#### [TASK INPUTS]
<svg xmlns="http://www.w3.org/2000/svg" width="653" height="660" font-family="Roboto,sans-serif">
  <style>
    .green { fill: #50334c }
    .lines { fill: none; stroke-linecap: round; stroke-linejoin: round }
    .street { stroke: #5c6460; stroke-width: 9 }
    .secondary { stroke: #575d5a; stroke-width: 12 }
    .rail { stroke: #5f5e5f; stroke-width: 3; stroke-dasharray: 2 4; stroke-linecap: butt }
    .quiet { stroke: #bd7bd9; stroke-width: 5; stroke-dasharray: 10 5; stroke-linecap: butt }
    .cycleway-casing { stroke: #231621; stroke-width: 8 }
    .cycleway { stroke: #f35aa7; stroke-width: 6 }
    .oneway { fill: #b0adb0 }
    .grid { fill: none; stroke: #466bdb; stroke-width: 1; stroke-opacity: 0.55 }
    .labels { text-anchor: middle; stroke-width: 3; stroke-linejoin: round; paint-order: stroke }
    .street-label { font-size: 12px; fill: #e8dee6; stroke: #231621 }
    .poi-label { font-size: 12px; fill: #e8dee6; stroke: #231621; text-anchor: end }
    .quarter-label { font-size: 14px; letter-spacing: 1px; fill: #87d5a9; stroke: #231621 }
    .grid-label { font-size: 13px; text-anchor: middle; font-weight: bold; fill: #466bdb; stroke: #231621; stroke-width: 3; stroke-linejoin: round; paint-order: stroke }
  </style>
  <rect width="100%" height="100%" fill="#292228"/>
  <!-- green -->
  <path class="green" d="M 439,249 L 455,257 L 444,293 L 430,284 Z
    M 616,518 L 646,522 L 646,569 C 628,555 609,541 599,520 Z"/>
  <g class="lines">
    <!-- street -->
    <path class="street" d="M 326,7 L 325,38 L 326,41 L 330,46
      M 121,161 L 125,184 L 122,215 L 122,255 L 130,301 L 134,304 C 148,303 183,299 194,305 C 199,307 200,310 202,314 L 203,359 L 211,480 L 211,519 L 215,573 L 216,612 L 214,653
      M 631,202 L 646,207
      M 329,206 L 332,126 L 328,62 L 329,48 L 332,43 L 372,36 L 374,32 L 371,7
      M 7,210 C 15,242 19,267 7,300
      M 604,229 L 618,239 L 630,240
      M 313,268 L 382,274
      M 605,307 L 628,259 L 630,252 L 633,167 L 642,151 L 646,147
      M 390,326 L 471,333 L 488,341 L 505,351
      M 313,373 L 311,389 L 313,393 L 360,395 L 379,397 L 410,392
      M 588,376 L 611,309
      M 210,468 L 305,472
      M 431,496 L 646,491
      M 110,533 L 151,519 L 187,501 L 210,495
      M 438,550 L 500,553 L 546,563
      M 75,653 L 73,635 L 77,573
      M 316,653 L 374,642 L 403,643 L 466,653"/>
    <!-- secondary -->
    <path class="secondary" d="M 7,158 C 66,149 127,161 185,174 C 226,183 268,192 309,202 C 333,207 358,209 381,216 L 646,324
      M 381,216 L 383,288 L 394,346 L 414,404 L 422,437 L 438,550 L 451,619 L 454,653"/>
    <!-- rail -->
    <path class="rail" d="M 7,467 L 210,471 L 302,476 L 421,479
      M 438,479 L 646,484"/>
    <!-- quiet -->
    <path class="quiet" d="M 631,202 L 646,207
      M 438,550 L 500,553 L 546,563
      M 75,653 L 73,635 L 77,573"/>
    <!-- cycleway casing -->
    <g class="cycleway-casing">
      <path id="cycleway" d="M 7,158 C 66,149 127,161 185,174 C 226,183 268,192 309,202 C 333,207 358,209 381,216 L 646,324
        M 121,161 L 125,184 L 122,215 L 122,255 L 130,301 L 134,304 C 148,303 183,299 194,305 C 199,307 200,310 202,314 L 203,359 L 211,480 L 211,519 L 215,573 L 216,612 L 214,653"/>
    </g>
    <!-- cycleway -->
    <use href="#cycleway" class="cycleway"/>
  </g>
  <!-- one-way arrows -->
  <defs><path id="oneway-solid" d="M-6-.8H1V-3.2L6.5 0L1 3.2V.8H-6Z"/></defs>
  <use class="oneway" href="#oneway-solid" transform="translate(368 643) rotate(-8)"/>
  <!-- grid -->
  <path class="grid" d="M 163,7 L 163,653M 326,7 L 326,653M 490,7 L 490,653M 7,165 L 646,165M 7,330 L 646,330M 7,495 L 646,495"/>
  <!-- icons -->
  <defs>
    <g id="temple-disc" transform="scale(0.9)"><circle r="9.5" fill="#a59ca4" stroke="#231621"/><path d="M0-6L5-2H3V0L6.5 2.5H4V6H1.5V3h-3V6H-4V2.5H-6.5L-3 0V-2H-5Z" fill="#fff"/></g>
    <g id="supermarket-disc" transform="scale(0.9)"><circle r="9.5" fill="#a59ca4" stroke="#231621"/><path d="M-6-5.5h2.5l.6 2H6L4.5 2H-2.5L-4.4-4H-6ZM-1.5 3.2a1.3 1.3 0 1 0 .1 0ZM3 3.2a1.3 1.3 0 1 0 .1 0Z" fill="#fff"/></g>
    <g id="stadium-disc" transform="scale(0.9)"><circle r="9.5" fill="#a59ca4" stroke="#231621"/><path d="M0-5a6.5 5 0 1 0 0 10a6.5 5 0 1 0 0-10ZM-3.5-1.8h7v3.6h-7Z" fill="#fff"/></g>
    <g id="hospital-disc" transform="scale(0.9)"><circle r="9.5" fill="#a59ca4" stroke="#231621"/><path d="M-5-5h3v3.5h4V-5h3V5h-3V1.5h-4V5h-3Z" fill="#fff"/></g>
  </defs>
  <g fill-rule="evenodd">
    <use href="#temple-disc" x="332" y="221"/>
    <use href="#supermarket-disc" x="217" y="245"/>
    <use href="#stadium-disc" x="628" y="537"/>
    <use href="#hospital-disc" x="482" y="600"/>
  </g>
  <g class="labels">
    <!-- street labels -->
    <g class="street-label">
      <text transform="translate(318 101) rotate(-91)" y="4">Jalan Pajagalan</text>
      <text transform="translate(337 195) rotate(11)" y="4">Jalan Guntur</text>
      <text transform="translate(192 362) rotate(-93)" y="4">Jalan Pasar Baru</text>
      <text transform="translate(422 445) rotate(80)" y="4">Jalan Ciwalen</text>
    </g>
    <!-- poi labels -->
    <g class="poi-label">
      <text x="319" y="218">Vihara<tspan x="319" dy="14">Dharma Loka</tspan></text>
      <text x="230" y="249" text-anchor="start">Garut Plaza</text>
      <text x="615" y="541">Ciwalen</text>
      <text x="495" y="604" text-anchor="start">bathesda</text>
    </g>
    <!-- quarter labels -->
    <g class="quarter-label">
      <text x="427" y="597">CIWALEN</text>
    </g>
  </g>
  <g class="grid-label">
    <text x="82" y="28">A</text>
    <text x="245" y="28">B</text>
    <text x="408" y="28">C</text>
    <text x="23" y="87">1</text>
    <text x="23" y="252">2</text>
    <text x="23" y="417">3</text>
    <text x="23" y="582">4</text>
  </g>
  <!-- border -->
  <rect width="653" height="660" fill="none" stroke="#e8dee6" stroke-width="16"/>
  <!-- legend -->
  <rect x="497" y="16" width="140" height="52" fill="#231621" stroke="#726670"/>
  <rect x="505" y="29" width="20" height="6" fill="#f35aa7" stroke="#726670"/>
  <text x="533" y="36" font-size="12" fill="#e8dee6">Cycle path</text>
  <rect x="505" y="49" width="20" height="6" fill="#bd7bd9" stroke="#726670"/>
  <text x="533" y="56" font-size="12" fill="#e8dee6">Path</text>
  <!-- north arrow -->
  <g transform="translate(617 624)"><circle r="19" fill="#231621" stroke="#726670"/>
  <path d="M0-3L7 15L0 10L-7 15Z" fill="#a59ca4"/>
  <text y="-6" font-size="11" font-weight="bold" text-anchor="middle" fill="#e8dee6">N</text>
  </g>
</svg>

--

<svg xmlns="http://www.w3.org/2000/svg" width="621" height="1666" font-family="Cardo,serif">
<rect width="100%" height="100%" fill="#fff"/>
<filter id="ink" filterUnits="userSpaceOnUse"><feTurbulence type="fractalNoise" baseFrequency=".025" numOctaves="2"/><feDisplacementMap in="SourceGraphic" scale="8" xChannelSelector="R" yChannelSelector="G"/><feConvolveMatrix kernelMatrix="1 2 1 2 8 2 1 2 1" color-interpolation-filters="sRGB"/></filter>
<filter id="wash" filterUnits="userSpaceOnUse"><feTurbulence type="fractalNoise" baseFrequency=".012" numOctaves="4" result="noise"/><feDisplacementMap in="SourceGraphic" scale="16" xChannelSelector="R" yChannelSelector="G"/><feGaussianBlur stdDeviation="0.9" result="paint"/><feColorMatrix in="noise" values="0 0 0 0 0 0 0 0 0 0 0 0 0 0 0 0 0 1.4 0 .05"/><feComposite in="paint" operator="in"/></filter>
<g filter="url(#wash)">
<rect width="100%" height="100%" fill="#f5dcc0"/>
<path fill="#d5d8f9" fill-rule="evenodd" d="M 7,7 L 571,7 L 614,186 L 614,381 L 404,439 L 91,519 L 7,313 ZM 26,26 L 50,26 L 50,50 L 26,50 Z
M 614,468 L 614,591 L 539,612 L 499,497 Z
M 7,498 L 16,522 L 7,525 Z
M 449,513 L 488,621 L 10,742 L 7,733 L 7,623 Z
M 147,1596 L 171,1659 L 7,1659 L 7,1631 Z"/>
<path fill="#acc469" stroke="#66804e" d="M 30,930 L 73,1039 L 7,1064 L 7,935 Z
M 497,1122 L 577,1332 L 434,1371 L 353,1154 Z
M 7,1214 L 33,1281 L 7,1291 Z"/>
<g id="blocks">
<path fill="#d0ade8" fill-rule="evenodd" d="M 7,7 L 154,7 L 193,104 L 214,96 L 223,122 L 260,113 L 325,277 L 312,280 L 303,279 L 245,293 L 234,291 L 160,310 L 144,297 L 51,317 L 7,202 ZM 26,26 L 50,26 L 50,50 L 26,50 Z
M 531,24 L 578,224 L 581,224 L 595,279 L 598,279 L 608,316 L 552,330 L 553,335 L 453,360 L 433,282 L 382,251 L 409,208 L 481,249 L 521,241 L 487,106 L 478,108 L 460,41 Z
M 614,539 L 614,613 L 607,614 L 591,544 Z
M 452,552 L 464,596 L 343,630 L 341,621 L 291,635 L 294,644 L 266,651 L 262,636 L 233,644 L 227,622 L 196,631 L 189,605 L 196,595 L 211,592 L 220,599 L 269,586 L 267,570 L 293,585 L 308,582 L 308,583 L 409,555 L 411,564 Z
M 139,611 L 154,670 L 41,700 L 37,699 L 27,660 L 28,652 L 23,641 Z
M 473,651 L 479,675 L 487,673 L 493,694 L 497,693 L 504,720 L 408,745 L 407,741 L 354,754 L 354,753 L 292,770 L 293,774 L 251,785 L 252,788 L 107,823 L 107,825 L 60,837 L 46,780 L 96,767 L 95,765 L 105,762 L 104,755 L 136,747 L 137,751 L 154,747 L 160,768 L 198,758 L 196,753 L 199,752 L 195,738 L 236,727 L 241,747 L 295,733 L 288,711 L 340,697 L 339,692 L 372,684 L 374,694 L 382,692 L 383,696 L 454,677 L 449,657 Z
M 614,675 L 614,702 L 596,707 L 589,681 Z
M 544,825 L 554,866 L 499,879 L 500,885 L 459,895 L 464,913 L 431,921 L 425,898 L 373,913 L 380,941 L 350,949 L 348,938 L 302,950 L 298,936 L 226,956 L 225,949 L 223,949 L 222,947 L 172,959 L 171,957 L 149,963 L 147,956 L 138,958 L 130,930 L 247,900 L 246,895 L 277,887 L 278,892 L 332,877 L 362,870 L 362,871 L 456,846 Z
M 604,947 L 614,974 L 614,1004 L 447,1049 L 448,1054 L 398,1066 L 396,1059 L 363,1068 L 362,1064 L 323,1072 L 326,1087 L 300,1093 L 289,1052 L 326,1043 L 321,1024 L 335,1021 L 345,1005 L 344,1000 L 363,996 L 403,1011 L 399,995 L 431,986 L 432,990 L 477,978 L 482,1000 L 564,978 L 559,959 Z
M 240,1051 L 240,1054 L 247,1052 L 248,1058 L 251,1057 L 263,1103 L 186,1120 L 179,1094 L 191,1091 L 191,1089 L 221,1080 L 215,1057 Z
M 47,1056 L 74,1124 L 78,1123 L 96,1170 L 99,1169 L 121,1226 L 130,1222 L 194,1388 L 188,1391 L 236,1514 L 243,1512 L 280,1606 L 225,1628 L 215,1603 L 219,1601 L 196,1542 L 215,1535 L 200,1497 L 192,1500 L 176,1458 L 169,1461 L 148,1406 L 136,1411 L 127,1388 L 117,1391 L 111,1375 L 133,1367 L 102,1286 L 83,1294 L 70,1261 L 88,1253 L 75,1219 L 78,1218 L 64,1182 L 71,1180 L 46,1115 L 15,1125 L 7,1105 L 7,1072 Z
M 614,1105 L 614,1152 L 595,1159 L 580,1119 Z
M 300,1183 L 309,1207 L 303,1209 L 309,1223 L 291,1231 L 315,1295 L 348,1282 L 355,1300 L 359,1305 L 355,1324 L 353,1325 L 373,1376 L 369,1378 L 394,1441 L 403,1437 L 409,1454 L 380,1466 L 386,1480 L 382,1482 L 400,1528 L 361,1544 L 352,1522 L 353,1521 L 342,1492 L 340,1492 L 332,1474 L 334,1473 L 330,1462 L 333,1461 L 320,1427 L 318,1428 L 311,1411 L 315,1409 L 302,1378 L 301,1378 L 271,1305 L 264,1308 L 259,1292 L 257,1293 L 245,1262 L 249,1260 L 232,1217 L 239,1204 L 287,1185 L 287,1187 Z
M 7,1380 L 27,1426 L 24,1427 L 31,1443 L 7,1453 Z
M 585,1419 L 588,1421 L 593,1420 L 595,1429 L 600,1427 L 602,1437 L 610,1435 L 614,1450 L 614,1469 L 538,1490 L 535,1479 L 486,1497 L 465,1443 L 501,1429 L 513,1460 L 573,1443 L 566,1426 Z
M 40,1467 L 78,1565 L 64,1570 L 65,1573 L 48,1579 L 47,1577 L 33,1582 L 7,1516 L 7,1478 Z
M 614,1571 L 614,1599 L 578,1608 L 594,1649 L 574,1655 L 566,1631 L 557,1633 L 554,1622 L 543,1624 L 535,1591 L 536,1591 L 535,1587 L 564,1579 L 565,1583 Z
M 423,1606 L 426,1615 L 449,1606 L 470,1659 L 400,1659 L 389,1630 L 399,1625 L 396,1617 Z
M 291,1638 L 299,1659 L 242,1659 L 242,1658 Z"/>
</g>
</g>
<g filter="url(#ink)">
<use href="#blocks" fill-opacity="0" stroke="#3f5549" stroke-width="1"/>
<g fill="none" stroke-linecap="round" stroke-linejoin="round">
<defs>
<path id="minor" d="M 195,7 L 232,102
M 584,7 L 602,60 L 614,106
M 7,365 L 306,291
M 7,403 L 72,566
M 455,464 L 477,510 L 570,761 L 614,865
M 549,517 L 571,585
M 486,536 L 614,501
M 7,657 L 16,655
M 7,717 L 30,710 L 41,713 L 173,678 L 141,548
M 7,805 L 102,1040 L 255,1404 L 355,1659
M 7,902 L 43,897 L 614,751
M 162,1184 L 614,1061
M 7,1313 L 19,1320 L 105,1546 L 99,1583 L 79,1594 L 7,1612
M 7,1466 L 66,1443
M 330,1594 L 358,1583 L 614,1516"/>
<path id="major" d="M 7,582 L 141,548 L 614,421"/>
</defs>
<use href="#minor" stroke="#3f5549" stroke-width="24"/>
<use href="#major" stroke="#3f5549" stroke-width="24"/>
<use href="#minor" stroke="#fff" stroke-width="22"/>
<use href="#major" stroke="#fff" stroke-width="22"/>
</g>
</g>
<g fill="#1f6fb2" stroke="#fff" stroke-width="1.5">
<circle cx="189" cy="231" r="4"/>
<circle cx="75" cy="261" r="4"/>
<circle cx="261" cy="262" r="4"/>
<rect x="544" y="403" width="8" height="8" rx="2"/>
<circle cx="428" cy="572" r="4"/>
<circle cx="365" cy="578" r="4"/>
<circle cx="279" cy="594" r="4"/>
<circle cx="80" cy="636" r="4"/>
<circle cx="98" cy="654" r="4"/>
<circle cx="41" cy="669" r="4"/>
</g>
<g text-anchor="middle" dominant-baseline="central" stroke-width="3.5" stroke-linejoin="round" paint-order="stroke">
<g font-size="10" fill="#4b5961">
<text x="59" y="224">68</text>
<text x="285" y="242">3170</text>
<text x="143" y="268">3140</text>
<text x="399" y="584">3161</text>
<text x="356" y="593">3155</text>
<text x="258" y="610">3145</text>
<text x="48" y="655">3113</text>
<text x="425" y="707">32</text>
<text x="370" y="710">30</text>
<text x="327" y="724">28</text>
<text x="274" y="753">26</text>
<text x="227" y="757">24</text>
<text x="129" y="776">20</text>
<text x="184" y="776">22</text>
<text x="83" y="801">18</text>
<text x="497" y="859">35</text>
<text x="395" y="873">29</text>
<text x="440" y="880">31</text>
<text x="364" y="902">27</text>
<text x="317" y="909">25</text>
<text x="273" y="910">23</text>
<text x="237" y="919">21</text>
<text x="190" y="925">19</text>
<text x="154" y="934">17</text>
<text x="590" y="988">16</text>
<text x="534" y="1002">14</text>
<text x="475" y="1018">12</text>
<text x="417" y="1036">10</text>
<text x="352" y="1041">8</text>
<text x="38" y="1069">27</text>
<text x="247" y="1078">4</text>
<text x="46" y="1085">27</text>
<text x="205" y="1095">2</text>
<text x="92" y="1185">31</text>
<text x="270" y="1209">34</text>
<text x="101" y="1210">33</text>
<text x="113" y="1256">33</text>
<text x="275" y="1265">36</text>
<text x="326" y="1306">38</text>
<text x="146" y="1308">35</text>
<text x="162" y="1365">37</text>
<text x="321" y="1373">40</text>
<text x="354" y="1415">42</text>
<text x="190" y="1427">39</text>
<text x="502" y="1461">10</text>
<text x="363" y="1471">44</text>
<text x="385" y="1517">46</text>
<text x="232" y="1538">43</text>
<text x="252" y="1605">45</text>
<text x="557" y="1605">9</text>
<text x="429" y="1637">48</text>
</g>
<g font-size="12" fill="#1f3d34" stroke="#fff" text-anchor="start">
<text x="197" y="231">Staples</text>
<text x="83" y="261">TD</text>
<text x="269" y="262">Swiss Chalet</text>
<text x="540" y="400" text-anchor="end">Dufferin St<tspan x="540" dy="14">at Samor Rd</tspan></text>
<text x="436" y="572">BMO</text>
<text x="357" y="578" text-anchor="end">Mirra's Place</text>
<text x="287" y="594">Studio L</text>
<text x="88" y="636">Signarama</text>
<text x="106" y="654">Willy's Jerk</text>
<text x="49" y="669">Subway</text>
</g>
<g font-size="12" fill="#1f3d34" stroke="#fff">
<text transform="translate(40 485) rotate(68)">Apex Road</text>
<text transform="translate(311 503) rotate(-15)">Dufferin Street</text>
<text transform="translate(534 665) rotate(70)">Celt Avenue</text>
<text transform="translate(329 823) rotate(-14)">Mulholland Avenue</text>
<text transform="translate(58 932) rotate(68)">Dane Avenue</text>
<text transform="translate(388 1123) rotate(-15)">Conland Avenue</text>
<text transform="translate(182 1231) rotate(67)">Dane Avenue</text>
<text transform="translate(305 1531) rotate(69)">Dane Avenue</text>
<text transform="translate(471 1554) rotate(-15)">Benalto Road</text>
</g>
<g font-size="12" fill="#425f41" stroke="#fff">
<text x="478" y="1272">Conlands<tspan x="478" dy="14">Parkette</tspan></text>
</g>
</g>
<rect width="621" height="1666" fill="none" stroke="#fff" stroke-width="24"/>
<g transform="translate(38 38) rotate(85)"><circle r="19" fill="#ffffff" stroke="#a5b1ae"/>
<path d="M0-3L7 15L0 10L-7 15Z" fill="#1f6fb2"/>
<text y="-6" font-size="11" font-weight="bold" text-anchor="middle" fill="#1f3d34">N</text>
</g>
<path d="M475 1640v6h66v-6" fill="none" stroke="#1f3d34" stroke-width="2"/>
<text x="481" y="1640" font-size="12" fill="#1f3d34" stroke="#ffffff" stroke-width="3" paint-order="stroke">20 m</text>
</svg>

#### [WHAT YOU ARE ASKED TO DO]
A single number is the reply: the count of lines in the entries above that have the word "xmlns".

#### [EXERCISE OUTPUT]
2